Le gouvernement a par ailleurs annoncé la création d’un fonds souverain destiné à capter une partie de ces revenus miniers pour les générations futures, un choix qui, sur le papier, tranche avec la gestion erratique des ressources naturelles observée ailleurs sur le continent.
Un remaniement au service de la continuité
Le remaniement de juillet confirme cette logique de stabilité plutôt que de rupture, Amadou Oury Bah reste Premier ministre, l’essentiel de l’équipe économique reste en place, et les mouvements observés relèvent davantage d’un redéploiement interne, des ministres compétents transférés d’un portefeuille à un autre, que d’un désaveu. Signe de continuité recherchée, aucun visage clé du dossier minier (Mines et Géologie, Plan et Coopération internationale, Économie et Finances) n’a été touché. Dans le même mouvement, le portefeuille de la Défense nationale a été rattaché directement à la présidence sous la forme d’un ministère délégué , un resserrement qui, du point de vue du pouvoir, garantit que rien ne vienne perturber la trajectoire engagée à l’approche des échéances industrielles de Simandou.
L’entrée de Bintou Keïta, ex-Représentante spéciale des Nations Unies au Congo, à l’Éducation nationale, s’inscrit dans la même logique de crédibilisation technocratique, le régime cherche à associer à son projet des profils reconnus à l’international, au moment précis où la Guinée s’apprête à peser davantage sur les marchés mondiaux du minerai.
Les limites d’une lecture triomphaleCette dynamique de succès affichée mérite cependant d’être nuancée par plusieurs éléments que l’analyse objective ne peut ignorer.

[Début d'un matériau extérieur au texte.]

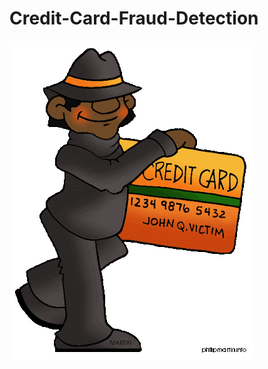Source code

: # Credit-Card-Fraud-Detection
![efraud.gif](https://github.com/SharanyaCS/Credit-Card-Fraud-Detection/blob/master/efraud.gif)
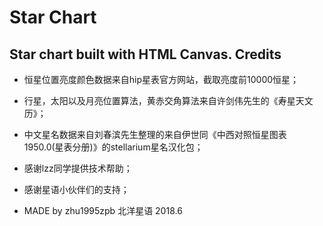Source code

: # Star Chart
Star chart built with HTML Canvas.
Credits
------
* 恒星位置亮度颜色数据来自hip星表官方网站，截取亮度前10000恒星；

* 行星，太阳以及月亮位置算法，黄赤交角算法来自许剑伟先生的《寿星天文历》；

* 中文星名数据来自刘春滨先生整理的来自伊世同《中西对照恒星图表1950.0(星表分册)》的stellarium星名汉化包；

* 感谢lzz同学提供技术帮助；

* 感谢星语小伙伴们的支持；

* MADE by zhu1995zpb 北洋星语 2018.6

D’abord, la paternité du succès de Simandou fait débat parmi les experts : si l’entourage présidentiel insiste sur le rôle déterminant de Doumbouya dans le déblocage du dossier, nombre d’économistes rappellent que les négociations engagées depuis les années 1990, sous plusieurs régimes successifs, et la pression des industriels eux-mêmes (Rio Tinto, Winning Consortium, Chinalco) ont tout autant pesé dans la concrétisation du projet que la volonté politique du CNRD.

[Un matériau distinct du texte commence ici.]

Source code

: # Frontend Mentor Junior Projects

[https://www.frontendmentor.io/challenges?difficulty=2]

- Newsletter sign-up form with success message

Ensuite, des voix s’élèvent, notamment dans la presse internationale, sur les conséquences environnementales du projet, déforestation le long du corridor ferroviaire, pression sur la biodiversité des monts Simandou, et sur la répartition réelle des retombées économiques pour les populations locales, l’État guinéen ne détenant que 15 % des parts dans les coentreprises d’exploitation.
Enfin, le resserrement du contrôle présidentiel sur la Défense nationale, opéré au même moment que ce remaniement, interroge sur la nature du régime en construction : la Cinquième République reste dirigée par un général arrivé au pouvoir par un coup d’État militaire en 2021, et la concentration des leviers sécuritaires autour de la présidence peut se lire, selon les points de vue, soit comme une garantie de stabilité pour mener à bien les grands chantiers, soit comme un indicateur de fragilité démocratique persistante.

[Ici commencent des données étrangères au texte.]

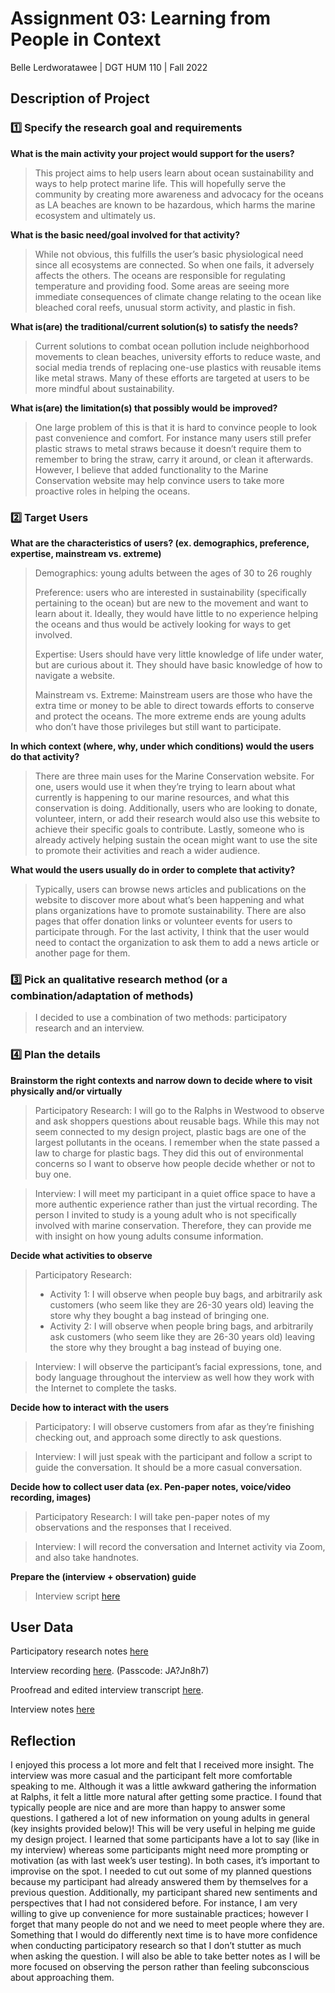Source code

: # Assignment 03: Learning from People in Context 
Belle Lerdworatawee | DGT HUM 110 | Fall 2022

## Description of Project
### :one: Specify the research goal and requirements 
**What is the main activity your project would support for the users?**
> This project aims to help users learn about ocean sustainability and ways to help protect marine life. This will hopefully serve the community by creating more awareness and advocacy for the oceans as LA beaches are known to be hazardous, which harms the marine ecosystem and ultimately us. 

**What is the basic need/goal involved for that activity?**
> While not obvious, this fulfills the user’s basic physiological need since all ecosystems are connected. So when one fails, it adversely affects the others. The oceans are responsible for regulating temperature and providing food. Some areas are seeing more immediate consequences of climate change relating to the ocean like bleached coral reefs, unusual storm activity, and plastic in fish.   

**What is(are) the traditional/current solution(s) to satisfy the needs?**
> Current solutions to combat ocean pollution include neighborhood movements to clean beaches, university efforts to reduce waste, and social media trends of replacing one-use plastics with reusable items like metal straws. Many of these efforts are targeted at users to be more mindful about sustainability.   

**What is(are) the limitation(s) that possibly would be improved?**
> One large problem of this is that it is hard to convince people to look past convenience and comfort. For instance many users still prefer plastic straws to metal straws because it doesn’t require them to remember to bring the straw, carry it around, or clean it afterwards. However, I believe that added functionality to the Marine Conservation website may help convince users to take more proactive roles in helping the oceans. 

### :two: Target Users
**What are the characteristics of users? (ex. demographics, preference, expertise, mainstream vs. extreme)**
> Demographics: young adults between the ages of 30 to 26 roughly  
>
> Preference: users who are interested in sustainability (specifically pertaining to the ocean) but are new to the movement and want to learn about it. Ideally, they would have little to no experience helping the oceans and thus would be actively looking for ways to get involved.  
>
> Expertise: Users should have very little knowledge of life under water, but are curious about it. They should have basic knowledge of how to navigate a website.  
>
> Mainstream vs. Extreme: Mainstream users are those who have the extra time or money to be able to direct towards efforts to conserve and protect the oceans. The more extreme ends are young adults who don’t have those privileges but still want to participate. 

**In which context (where, why, under which conditions) would the users do that activity?**
> There are three main uses for the Marine Conservation website. For one, users would use it when they’re trying to learn about what currently is happening to our marine resources, and what this conservation is doing. Additionally, users who are looking to donate, volunteer, intern, or add their research would also use this website to achieve their specific goals to contribute. Lastly, someone who is already actively helping sustain the ocean might want to use the site to promote their activities and reach a wider audience.  

**What would the users usually do in order to complete that activity?**
> Typically, users can browse news articles and publications on the website to discover more about what’s been happening and what plans organizations have to promote sustainability. There are also pages that offer donation links or volunteer events for users to participate through. For the last activity, I think that the user would need to contact the organization to ask them to add a news article or another page for them.

### :three: Pick an qualitative research method (or a combination/adaptation of methods)
> I decided to use a combination of two methods: participatory research and an interview.

### :four: Plan the details
**Brainstorm the right contexts and narrow down to decide where to visit physically and/or virtually**
> Participatory Research: I will go to the Ralphs in Westwood to observe and ask shoppers questions about reusable bags. While this may not seem connected to my design project, plastic bags are one of the largest pollutants in the oceans. I remember when the state passed a law to charge for plastic bags. They did this out of environmental concerns so I want to observe how people decide whether or not to buy one.

> Interview: I will meet my participant in a quiet office space to have a more authentic experience rather than just the virtual recording. The person I invited to study is a young adult who is not specifically involved with marine conservation. Therefore, they can provide me with insight on how young adults consume information.

**Decide what activities to observe**
> Participatory Research:   
> * Activity 1: I will observe when people buy bags, and arbitrarily ask customers (who seem like they are 26-30 years old) leaving the store why they bought a bag instead of bringing one.  
> * Activity 2: I will observe when people bring bags, and arbitrarily ask customers (who seem like they are 26-30 years old) leaving the store why they brought a bag instead of buying one.  

> Interview: I will observe the participant’s facial expressions, tone, and body language throughout the interview as well how they work with the Internet to complete the tasks. 

**Decide how to interact with the users**
> Participatory: I will observe customers from afar as they’re finishing checking out, and approach some directly to ask questions. 

> Interview: I will just speak with the participant and follow a script to guide the conversation. It should be a more casual conversation. 

**Decide how to collect user data (ex. Pen-paper notes, voice/video recording, images)**
> Participatory Research: I will take pen-paper notes of my observations and the responses that I received. 

> Interview: I will record the conversation and Internet activity via Zoom, and also take handnotes.

**Prepare the (interview + observation) guide**
> Interview script [here](https://docs.google.com/document/d/1y2ErcifAN4cb65jco70WFvExIve2Sg26-qEzzCHR2FI/edit?usp=sharing)

## User Data

Participatory research notes [here](https://drive.google.com/file/d/1Tzg6WVA0XyIU2PnnC1muJXbxoFssnCVu/view?usp=sharing)

Interview recording [here](https://ucla.zoom.us/rec/play/fu0zTqUnYCERtQLJ4ak3JoetAaGC4J37dhncs_fpHPU_uEr7EujZkUIwxeRUGYKOQyxjRtheUhrTLGgI.A-I3EgpxWNcxVD9Z). (Passcode: JA?Jn8h7)

Proofread and edited interview transcript [here](https://docs.google.com/document/d/1Lx2UmrkvDvF_rtg1H84QHAOexPpFxxPxNvUBIlq41MY/edit?usp=sharing).

Interview notes [here](https://drive.google.com/file/d/1TySfG4INfIO9YJHbl6qYUVBgEDkSsXdB/view?usp=sharing)

## Reflection
I enjoyed this process a lot more and felt that I received more insight. The interview was more casual and the participant felt more comfortable speaking to me. Although it was a little awkward gathering the information at Ralphs, it felt a little more natural after getting some practice. I found that typically people are nice and are more than happy to answer some questions. I gathered a lot of new information on young adults in general (key insights provided below)! This will be very useful in helping me guide my design project. I learned that some participants have a lot to say (like in my interview) whereas some participants might need more prompting or motivation (as with last week’s user testing). In both cases, it’s important to improvise on the spot. I needed to cut out some of my planned questions because my participant had already answered them by themselves for a previous question. Additionally, my participant shared new sentiments and perspectives that I had not considered before. For instance, I am very willing to give up convenience for more sustainable practices; however I forget that many people do not and we need to meet people where they are. Something that I would do differently next time is to have more confidence when conducting participatory research so that I don’t stutter as much when asking the question. I will also be able to take better notes as I will be more focused on observing the person rather than feeling subconscious about approaching them.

Doumbouya arrive à un moment charnière où le narratif du succès, porté par l’entrée en production de Simandou et la stabilité affichée de son équipe gouvernementale, rencontre les questions plus classiques que pose tout pouvoir issu d’une transition militaire : légitimité démocratique, transparence de la gestion des ressources, et équilibre entre efficacité de gouvernance et concentration du pouvoir. La réponse à ces questions se jouera moins dans les discours d’inauguration que dans la capacité du régime à transformer les revenus de Simandou en bénéfices tangibles et durablement partagés pour la population guinéenne.